Old Kraft is now split in two, the bulk of the business is now named Mondelez (NASDAQ:MDLZ) and the U.S. retail grocery foods business has been spun off under name Kraft Foods Group and the ticker KRFT, which is the focus of this article. The old Kraft has outperformed the S&P 500 in the run up to the spin-off.

Old Kraft vs. S&P 500

May-Sept 2012

^INX Chart
(Click to enlarge)

^INX data by YCharts

A Confusing Spin-Off

This spin-off is particularly confusing because the Kraft corporate name is going with the relatively small spin-off, whereas the bulk of the assets and brand are being renamed Mondelez.

A 4.4% Dividend

It appears Kraft will pay a large dividend. The yield should be 4.4% (working off a $45 price) based on the information statement the company has filed. This is large enough that income investors may want to take notice.

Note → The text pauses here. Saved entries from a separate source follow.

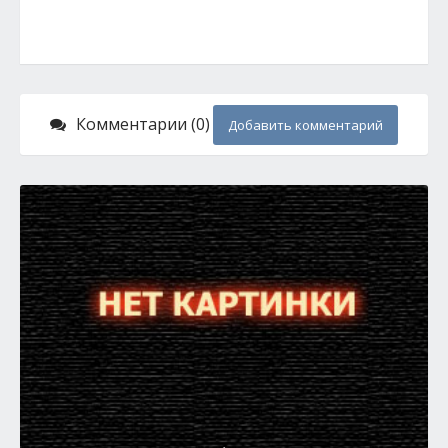
Комментарии (0)
Добавить комментарий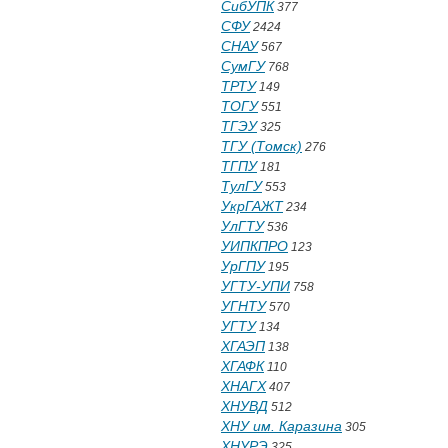
СибУПК
377
СФУ
2424
СНАУ
567
СумГУ
768
ТРТУ
149
ТОГУ
551
ТГЭУ
325
ТГУ (Томск)
276
ТГПУ
181
ТулГУ
553
УкрГАЖТ
234
УлГТУ
536
УИПКПРО
123
УрГПУ
195
УГТУ-УПИ
758
УГНТУ
570
УГТУ
134
ХГАЭП
138
ХГАФК
110
ХНАГХ
407
ХНУВД
512
ХНУ им. Каразина
305
ХНУРЭ
325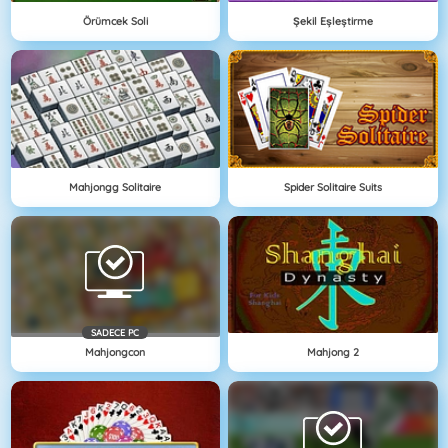
Örümcek Soli
Şekil Eşleştirme
Mahjongg Solitaire
Spider Solitaire Suits
SADECE PC
Mahjongcon
Mahjong 2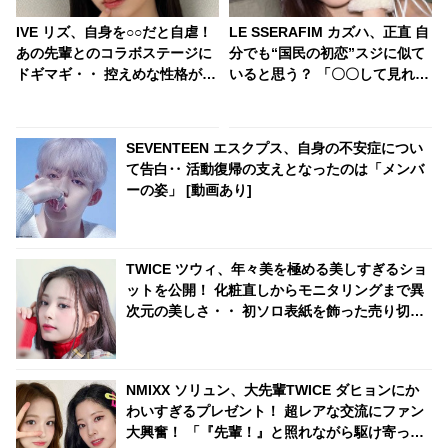
IVE リズ、自身を○○だと自虐！
LE SSERAFIM カズハ、正直 自
あの先輩とのコラボステージに
分でも“国民の初恋”スジに似て
ドギマギ・・ 控えめな性格が全
いると思う？ 「〇〇して見れ
面に出たパフォーマンスに頭を
ば・・」 謙虚すぎる回答がかわ
抱える
いらしい
SEVENTEEN エスクプス、自身の不安症につい
て告白‥ 活動復帰の支えとなったのは「メンバ
ーの姿」 [動画あり]
TWICE ツウィ、年々美を極める美しすぎるショ
ットを公開！ 化粧直しからモニタリングまで異
次元の美しさ・・ 初ソロ表紙を飾った売り切れ
続出の雑誌撮影シーンに悶絶
NMIXX ソリュン、大先輩TWICE ダヒョンにか
わいすぎるプレゼント！ 超レアな交流にファン
大興奮！ 「『先輩！』と照れながら駆け寄って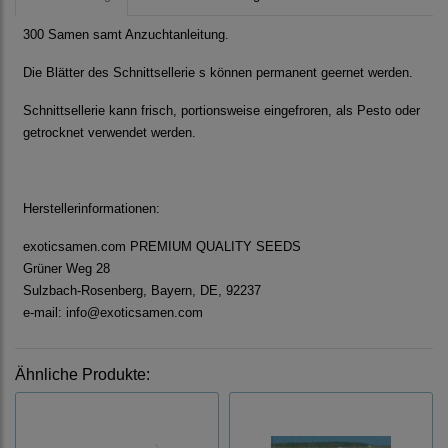
300 Samen samt Anzuchtanleitung.
Die Blätter des Schnittsellerie s können permanent geernet werden.
Schnittsellerie kann frisch, portionsweise eingefroren, als Pesto oder
getrocknet verwendet werden.
Herstellerinformationen:
exoticsamen.com PREMIUM QUALITY SEEDS
Grüner Weg 28
Sulzbach-Rosenberg, Bayern, DE, 92237
e-mail: info@exoticsamen.com
Ähnliche Produkte: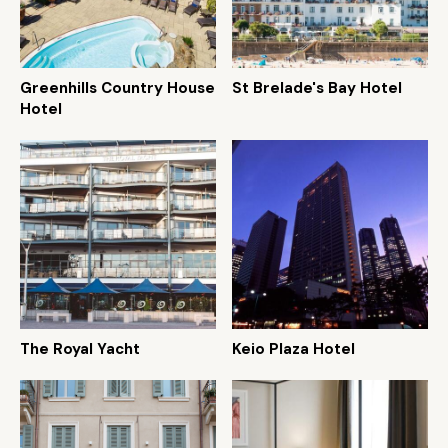
Greenhills Country House
St Brelade's Bay Hotel
Hotel
The Royal Yacht
Keio Plaza Hotel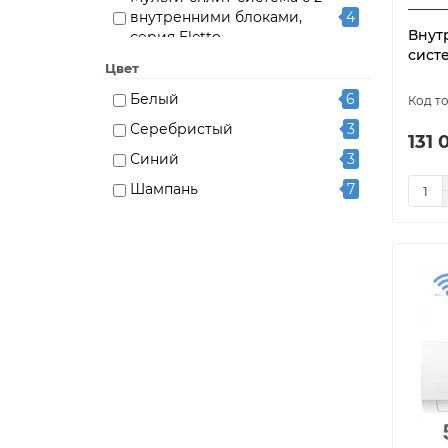
внутренними блоками,
4
Внут
серия Eletto
сист
Мульти-сплит-система с 3
Цвет
внутренними блоками,
6
Белый
6
серия Eletto
Серебристый
3
131 
Синий
3
Шампань
7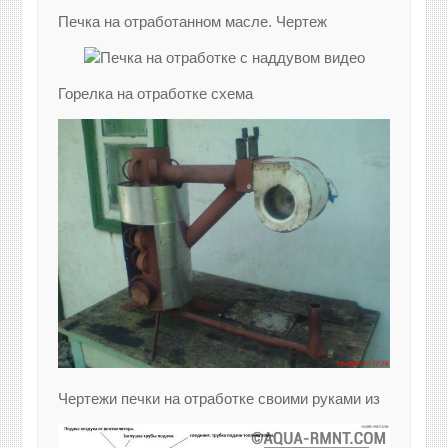
Печка на отработанном масле. Чертеж
Горелка на отработке схема
Чертежи печки на отработке своими руками из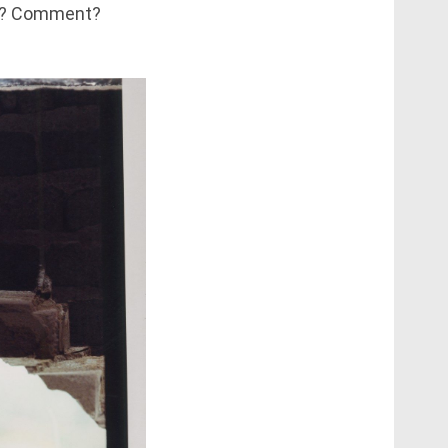
oi? Comment?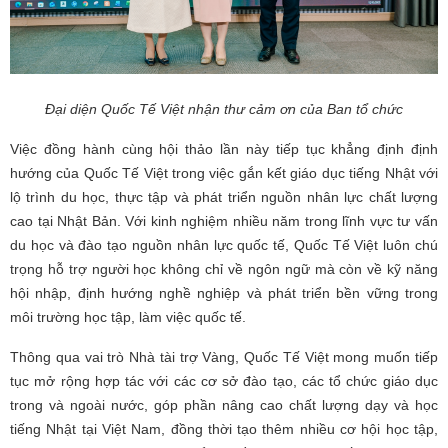
Đại diện Quốc Tế Việt nhận thư cảm ơn của Ban tổ chức
Việc đồng hành cùng hội thảo lần này tiếp tục khẳng định định
hướng của Quốc Tế Việt trong việc gắn kết giáo dục tiếng Nhật với
lộ trình du học, thực tập và phát triển nguồn nhân lực chất lượng
cao tại Nhật Bản. Với kinh nghiệm nhiều năm trong lĩnh vực tư vấn
du học và đào tạo nguồn nhân lực quốc tế, Quốc Tế Việt luôn chú
trọng hỗ trợ người học không chỉ về ngôn ngữ mà còn về kỹ năng
hội nhập, định hướng nghề nghiệp và phát triển bền vững trong
môi trường học tập, làm việc quốc tế.
Thông qua vai trò Nhà tài trợ Vàng, Quốc Tế Việt mong muốn tiếp
tục mở rộng hợp tác với các cơ sở đào tạo, các tổ chức giáo dục
trong và ngoài nước, góp phần nâng cao chất lượng dạy và học
tiếng Nhật tại Việt Nam, đồng thời tạo thêm nhiều cơ hội học tập,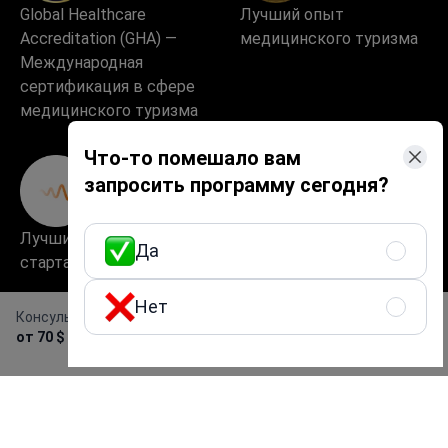
Global Healthcare
Лучший опыт
Accreditation (GHA) —
медицинского туризма
Международная
сертификация в сфере
медицинского туризма
Что-то помешало вам
запросить программу сегодня?
Лучший медицинский
Превосходный опыт
Да
стартап в Европе
пациентов и качество
обслуживания
Нет
Консультация офтальмолога
Получить предложение
от 70 $
бесплатно
Высокие стандарты
качества и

Here is the source on the dividend, note that because KRFT's share count is now smaller a $0.64 dividend translates to $2.00 ($1.2 billion over 595 million fully diluted shares):

We anticipate paying a highly competitive dividend. We currently expect that the equivalent of $0.64 of the existing $1.16 annual dividend per share paid by Kraft ParentCo would be attributable to us.

and more directly from their investor roadshow presentation

We expect to recommend an annual dividend of $2.00 per share

But Is The Dividend Sustainable?

It's tight, but most likely yes. For the past 5 years, on average, on a pro forma basis, Kraft's net income and free cash flow have averaged $1.7B and $1.8B respectively based on the information statement, whereas the total cost of the dividend is $1.2B. That implies a 61-65% payout ratio - aggressive but potentially sustainable given the stable nature of the business.

The Kraft Brand Portfolio

Below shows the portfolio's portfolio of brands, with Oscar Mayer, Kraft cheeses and Maxwell House being some of the larger brands in terms of sales.


(Click to enlarge)

source: Kraft investor presentation

Other Ratios For the New Company

For reference, here are the other metrics I calculate for the new company. The dividend yield is the company's most attractive aspect, but the P/E is not particularly expensive.

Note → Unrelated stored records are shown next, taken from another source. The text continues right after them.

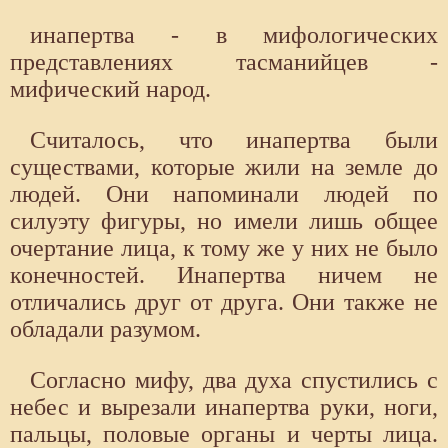
инапертва - в мифологических
представлениях тасманийцев -
мифический народ.
Считалось, что инапертва были
существами, которые жили на земле до
людей. Они напоминали людей по
силуэту фигуры, но имели лишь общее
очертание лица, к тому же у них не было
конечностей. Инапертва ничем не
отличались друг от друга. Они также не
обладали разумом.
Согласно мифу, два духа спустились с
небес и вырезали инапертва руки, ноги,
пальцы, половые органы и черты лица.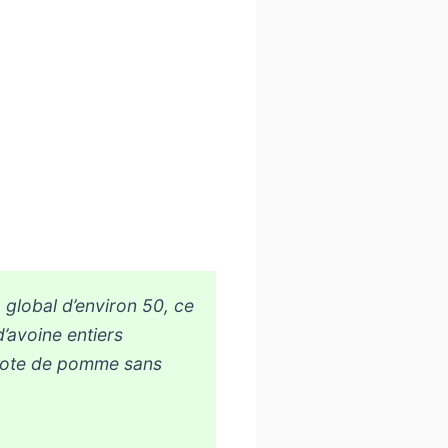
 global d’environ 50, ce
d’avoine entiers
mpote de pomme sans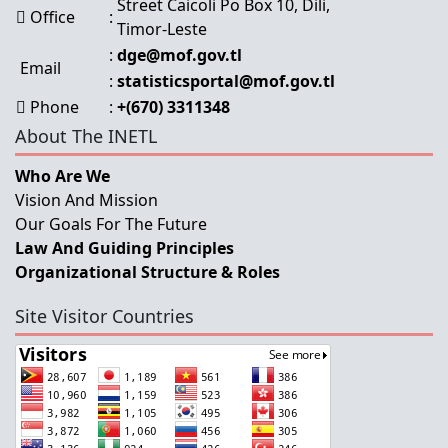
Street Caicoli Po Box 10, Dili,
Office
:
Timor-Leste
:
dge@mof.gov.tl
Email
:
statisticsportal@mof.gov.tl
Phone
:
+(670) 3311348
About The INETL
Who Are We
Vision And Mission
Our Goals For The Future
Law And Guiding Principles
Organizational Structure & Roles
Site Visitor Countries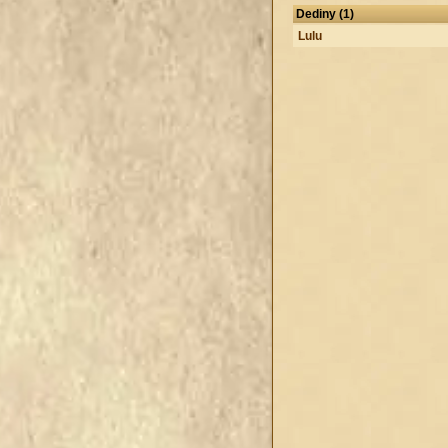
Dediny (1)
Lulu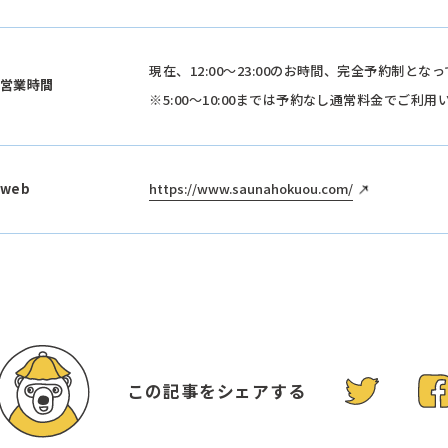
現在、12:00～23:00のお時間、完全予約制とな
営業時間
※5:00～10:00までは予約なし通常料金でご利
web
https://www.saunahokuou.com/
この記事をシェアする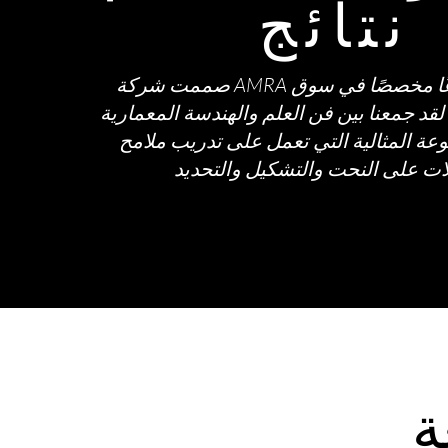
نتائج
صممت شركة AMRA وصاغت قطاعًا مخصصًا في سوق
 لقد جمعنا بين فن العلم والهندسة المعمارية
وعة المثالية التي تعمل على تدريب ملامح
ة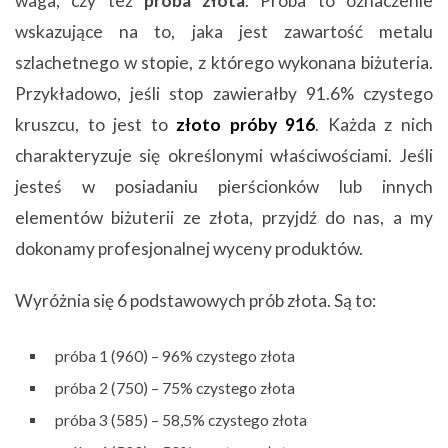
waga, czy też
próba złota
. Próba to oznaczenie
wskazujące na to, jaka jest zawartość metalu
szlachetnego w stopie, z którego wykonana biżuteria.
Przykładowo, jeśli stop zawierałby 91.6% czystego
kruszcu, to jest to
złoto próby 916
. Każda z nich
charakteryzuje się określonymi właściwościami. Jeśli
jesteś w posiadaniu pierścionków lub innych
elementów biżuterii ze złota, przyjdź do nas, a my
dokonamy profesjonalnej wyceny produktów.
Wyróżnia się 6 podstawowych prób złota. Są to:
próba 1 (960) – 96% czystego złota
próba 2 (750) – 75% czystego złota
próba 3 (585) – 58,5% czystego złota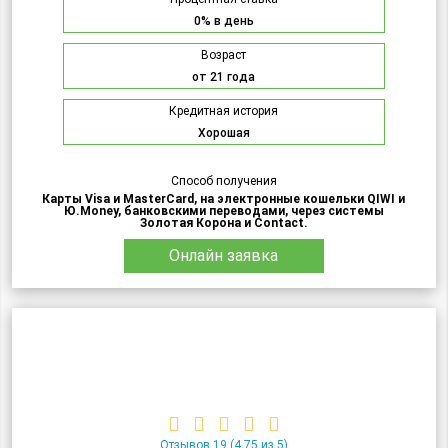
0% в день
Возраст
от 21 года
Кредитная история
Хорошая
Способ получения
Карты Visa и MasterCard, на электронные кошельки QIWI и
Ю.Money, банковскими переводами, через системы
Золотая Корона и Contact.
Онлайн заявка
Отзывов 19
(4.75 из 5)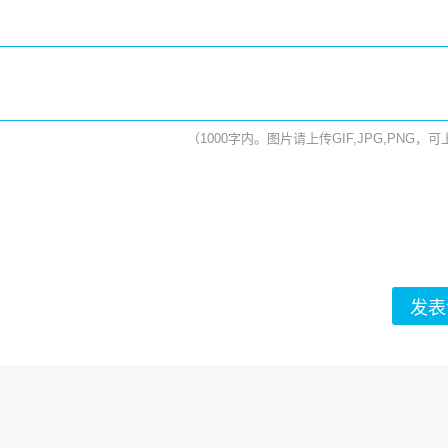
（1000字内。图片请上传GIF,JPG,PNG，
发表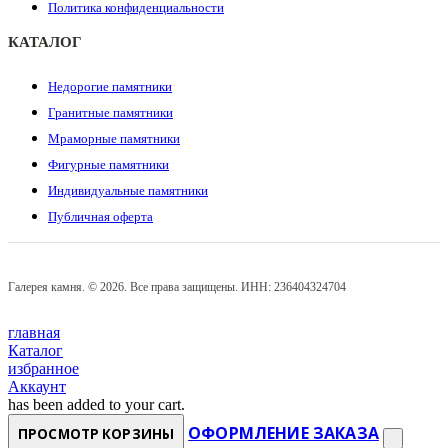
Политика конфиденциальности
КАТАЛОГ
Недорогие памятники
Гранитные памятники
Мраморные памятники
Фигурные памятники
Индивидуальные памятники
Публичная оферта
Галерея камня. © 2026. Все права защищены. ИНН: 236404324704
главная
Каталог
избранное
Аккаунт
has been added to your cart.
ОФОРМЛЕНИЕ ЗАКАЗА
ПРОСМОТР КОРЗИНЫ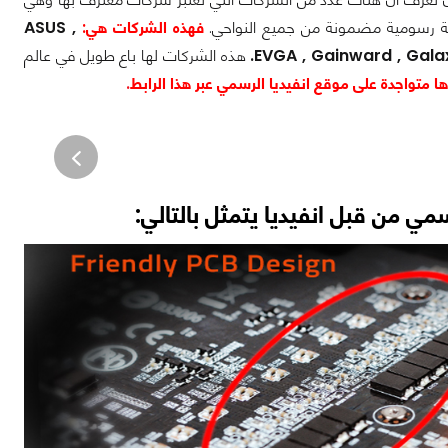
ة رسومية مضمونة من جميع النواحي.
فهذه
الشركات هي:
ASUS ,
EVGA , Gainward , Galax 
هذه الشركات لها باع طويل في عالم
ا متواجدة على
موقع انفيديا الرسمي عبر هذا الرابط
.
 من قبل انفيديا يتمثل بالتالي:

Note: based on author's calculations and a price of $45.42

Ratio Value
Price to Earnings 18.9x (pro-forma 2011)
Dividend Yield 4.4% (assuming $2.00/share payout)
Price to Book 2.5x (pro forma book value of $10.958B)

source: company's information statement

Key Risks

  • Virtually all the calculations in this analysis are derived from my analysis of the pro forma numbers. There is a risk my assumptions underlying the pro forma analysis prove to be incorrect.
  • Though many of the company's brands are strong such as Oscar Mayer meats, Kraft cheeses and Maxwell House coffees the company also has many second tier brands, the three brands I just named each have over $1B in sales, but the company did $19B in revenues in 2011 and therefore houses many second tier brands.
  • In US grocery retail, without significant product innovation, growth is unlikely to exceed US population growth especially since core categories such as meat, cheese and coffee are unlikely to deliver above market growth rates
  • 24% of revenues come from Wal-Mart, this is a fact of life in US retail but not necessarily a pleasant one, and though volumes to Wal-Mart may expand, margins are unlikely to. And, of course, the volumes may come at the expense of other higher margin retailers that the company serves.

Conclusion

For income investors Kraft may prove an interesting idea. The dividend is attractive and sufficiently covered and. In addition, such a high dividend enforces capital discipline on management. The main risks are the caliber of the brand portfolio and the relatively unattractive state of US grocery retail as Wal-Mart grows share.

Recommendation

Income investors may want to keep the stock on their watch list particularly if, in the next few weeks, it proves to be the ugly duckling of the two shares that investors in legacy Kraft receive as can often happen after spin-offs.